Catholic Reading Wednesday

Wednesday, January 15, 2014

With many thanks to our awesome curator, Karen Celano, you can delve into a faith-related news article each Wednesday! Karen writes:

On December 31, Supreme Court Justice Sonia Sotomayor put a temporary stay on the Affordable Care Act's requirement that the Little Sisters of the Poor provide health insurance coverage for birth control to its employees (or find third-party insurers to do so). In the wake of this ruling, Jamie Stiehm of US News published an op-ed that has gained notoriety for its anti-Catholic prejudice. Sotomayor, Stiehm argues, was not acting out of jurisprudential concern for the Constitution, but rather trying to "impose" her Catholic beliefs on the rest of the nation. The Catholic Church, she goes on to say, offers "no justice or mercy" to women. The Little Sisters of the Poor themselves, in Stiehm's view, are probably being manipulated by "meddlesome" bishops who seek to "wield tremendous power" over the public sphere.

Stiehm's article has been justly criticized for its extreme and unfounded claims. Certainly her views are nothing new: they are of a piece with a long tradition of anti-Catholicism in America. This prejudice is not often expressed as explicitly as in Stiehm's writing, but it is prevalent and insidiously pervasive. Yet I have to wonder if, perhaps, Stiehm's screed is something Catholics should be proud of - because it could be a sign that we're doing something right.

Catholics in America have fought a long struggle to be accepted into mainstream American society and culture. But now, especially in the midst of the health care controversies, we must ask ourselves if the price of acceptance is worth the risk to our faith. Catholic values are in many ways opposed to or at least critical of "traditional" American values. In Evangelii Gaudium, for instance, Pope Francis condemned Western culture's tendency to emphasize a secularism that pushes God to the sidelines of public discourse, an individualism that can devolve into selfishness and pride, a capitalism that leads to greed and exploitation, and an autonomy that degenerates into anomie. When some American commentators reacted by using Scripture to defend capitalism from Francis' critiques, I had to wonder whether some Christians in America are a little too eager to make Christ in their own image in order to justify their own inclinations.

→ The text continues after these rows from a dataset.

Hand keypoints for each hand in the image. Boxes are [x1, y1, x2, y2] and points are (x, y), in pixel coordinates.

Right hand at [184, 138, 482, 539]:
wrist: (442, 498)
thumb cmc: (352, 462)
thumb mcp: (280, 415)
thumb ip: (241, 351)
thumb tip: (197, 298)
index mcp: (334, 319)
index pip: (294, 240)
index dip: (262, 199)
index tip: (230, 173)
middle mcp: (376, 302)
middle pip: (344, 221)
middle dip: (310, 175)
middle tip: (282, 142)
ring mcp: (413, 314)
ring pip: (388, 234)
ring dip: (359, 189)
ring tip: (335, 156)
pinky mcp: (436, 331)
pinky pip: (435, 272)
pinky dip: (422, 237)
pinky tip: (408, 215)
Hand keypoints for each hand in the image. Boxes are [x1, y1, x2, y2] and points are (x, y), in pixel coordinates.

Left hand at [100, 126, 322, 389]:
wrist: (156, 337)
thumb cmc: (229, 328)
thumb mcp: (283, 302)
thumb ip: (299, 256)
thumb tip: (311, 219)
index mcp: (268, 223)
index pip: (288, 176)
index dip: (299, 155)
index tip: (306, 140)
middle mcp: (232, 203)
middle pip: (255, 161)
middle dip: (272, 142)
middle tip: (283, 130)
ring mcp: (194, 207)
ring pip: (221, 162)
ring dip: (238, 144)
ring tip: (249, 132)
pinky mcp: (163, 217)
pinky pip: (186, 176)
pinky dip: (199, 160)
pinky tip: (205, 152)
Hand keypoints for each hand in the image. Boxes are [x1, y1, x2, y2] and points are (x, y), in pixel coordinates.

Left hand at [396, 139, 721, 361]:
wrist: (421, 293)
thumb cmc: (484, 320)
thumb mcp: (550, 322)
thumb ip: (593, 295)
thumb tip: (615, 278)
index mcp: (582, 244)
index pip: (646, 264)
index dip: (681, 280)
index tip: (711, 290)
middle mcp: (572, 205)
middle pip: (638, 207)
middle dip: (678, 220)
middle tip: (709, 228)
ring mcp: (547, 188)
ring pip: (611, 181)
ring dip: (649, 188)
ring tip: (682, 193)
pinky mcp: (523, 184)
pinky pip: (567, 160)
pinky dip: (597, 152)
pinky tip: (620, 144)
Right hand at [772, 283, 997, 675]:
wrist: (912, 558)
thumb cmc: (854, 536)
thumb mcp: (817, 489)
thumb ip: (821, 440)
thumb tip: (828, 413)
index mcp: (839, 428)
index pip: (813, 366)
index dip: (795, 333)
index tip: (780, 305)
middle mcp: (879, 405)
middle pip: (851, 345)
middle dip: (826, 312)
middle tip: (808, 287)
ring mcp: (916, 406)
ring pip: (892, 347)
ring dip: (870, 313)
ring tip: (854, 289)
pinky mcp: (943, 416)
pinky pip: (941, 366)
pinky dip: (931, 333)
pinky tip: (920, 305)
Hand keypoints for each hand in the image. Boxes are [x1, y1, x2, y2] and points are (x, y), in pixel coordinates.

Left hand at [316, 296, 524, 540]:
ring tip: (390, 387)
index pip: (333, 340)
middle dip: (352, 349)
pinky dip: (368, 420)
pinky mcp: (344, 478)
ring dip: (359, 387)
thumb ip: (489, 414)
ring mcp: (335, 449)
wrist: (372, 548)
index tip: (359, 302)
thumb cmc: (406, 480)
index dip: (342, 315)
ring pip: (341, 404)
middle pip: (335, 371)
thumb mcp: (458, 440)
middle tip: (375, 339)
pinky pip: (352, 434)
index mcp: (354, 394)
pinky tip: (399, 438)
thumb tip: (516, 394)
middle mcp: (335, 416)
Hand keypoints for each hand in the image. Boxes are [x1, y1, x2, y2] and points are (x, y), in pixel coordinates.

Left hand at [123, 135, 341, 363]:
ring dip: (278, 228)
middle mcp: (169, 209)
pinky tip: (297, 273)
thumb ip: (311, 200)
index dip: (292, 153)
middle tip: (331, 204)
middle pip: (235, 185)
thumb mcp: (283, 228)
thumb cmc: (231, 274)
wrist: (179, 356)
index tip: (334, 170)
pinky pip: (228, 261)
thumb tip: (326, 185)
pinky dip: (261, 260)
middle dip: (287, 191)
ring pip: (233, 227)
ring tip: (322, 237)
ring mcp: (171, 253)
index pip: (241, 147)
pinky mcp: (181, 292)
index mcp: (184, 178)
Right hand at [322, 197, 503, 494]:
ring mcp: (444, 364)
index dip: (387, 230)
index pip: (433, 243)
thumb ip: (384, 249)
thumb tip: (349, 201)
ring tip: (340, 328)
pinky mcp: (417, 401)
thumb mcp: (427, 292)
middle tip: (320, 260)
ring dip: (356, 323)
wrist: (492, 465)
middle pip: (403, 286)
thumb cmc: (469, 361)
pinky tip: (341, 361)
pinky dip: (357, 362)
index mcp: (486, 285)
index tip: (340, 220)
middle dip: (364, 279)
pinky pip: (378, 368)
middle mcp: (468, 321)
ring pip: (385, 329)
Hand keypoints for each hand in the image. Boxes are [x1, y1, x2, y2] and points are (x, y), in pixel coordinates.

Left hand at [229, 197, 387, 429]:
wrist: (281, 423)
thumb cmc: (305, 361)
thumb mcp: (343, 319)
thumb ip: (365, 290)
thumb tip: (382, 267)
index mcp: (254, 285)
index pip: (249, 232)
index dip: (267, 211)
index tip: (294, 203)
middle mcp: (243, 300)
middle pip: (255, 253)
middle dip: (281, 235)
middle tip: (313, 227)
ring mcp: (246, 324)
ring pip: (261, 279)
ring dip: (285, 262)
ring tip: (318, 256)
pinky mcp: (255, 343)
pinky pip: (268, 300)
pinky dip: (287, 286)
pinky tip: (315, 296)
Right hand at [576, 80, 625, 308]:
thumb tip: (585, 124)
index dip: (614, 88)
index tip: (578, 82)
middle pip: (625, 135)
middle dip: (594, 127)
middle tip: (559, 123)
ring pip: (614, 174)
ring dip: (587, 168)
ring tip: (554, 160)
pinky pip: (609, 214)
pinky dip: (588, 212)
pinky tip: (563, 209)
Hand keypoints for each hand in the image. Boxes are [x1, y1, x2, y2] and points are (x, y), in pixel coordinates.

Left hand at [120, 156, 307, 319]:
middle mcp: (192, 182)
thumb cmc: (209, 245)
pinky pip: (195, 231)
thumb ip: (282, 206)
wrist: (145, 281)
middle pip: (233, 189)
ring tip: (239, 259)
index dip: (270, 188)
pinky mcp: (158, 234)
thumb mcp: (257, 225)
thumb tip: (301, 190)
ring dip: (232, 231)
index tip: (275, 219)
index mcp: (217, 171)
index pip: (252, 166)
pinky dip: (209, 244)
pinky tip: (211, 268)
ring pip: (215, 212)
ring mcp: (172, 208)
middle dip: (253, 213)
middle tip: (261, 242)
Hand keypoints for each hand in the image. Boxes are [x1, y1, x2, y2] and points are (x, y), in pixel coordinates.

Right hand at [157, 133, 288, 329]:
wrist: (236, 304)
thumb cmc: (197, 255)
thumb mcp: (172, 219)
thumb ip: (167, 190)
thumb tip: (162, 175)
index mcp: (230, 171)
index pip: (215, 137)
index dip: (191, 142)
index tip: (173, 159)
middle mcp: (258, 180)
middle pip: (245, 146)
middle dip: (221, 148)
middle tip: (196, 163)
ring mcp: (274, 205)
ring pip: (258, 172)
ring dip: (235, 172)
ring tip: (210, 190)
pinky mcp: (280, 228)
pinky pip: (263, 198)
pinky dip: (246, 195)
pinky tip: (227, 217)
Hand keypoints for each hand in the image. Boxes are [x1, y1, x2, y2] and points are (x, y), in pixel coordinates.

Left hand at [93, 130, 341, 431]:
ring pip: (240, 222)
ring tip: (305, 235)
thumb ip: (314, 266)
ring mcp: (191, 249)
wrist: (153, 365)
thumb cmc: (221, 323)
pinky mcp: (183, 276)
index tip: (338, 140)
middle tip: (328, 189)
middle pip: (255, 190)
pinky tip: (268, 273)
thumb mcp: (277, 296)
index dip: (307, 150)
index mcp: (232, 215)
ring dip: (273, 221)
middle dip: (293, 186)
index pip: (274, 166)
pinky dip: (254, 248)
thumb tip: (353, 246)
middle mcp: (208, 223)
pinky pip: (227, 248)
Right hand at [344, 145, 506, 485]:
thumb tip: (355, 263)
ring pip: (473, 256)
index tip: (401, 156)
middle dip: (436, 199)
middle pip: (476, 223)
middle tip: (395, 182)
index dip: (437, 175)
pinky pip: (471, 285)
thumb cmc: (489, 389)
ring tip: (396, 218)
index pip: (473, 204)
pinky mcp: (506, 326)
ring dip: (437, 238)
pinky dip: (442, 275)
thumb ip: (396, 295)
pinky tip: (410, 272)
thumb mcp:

Catholics must resist this temptation. Standing on the scaffold after being sentenced to death by Henry VIII, St. Thomas More spoke his final words: "I die the King's good servant and God's first." I believe that Catholics in America must follow More's example: be good citizens of our country, but know that the best way to serve our country is to be true witnesses to the Gospel. Be willing to critique our country's sins, whether they are excesses of individualism and autonomy that lead to endorsements of abortion, or excesses capitalism that lead to exploitation of the poor. And be willing to be condemned, as St. Thomas More was, as Christ was.

So though I believe Stiehm is misguided in her unjust criticisms of Sotomayor and in her flailing attack on the Church, perhaps she is on to something. The Church's values are not coterminous with America's values. And that's not necessarily a bad thing.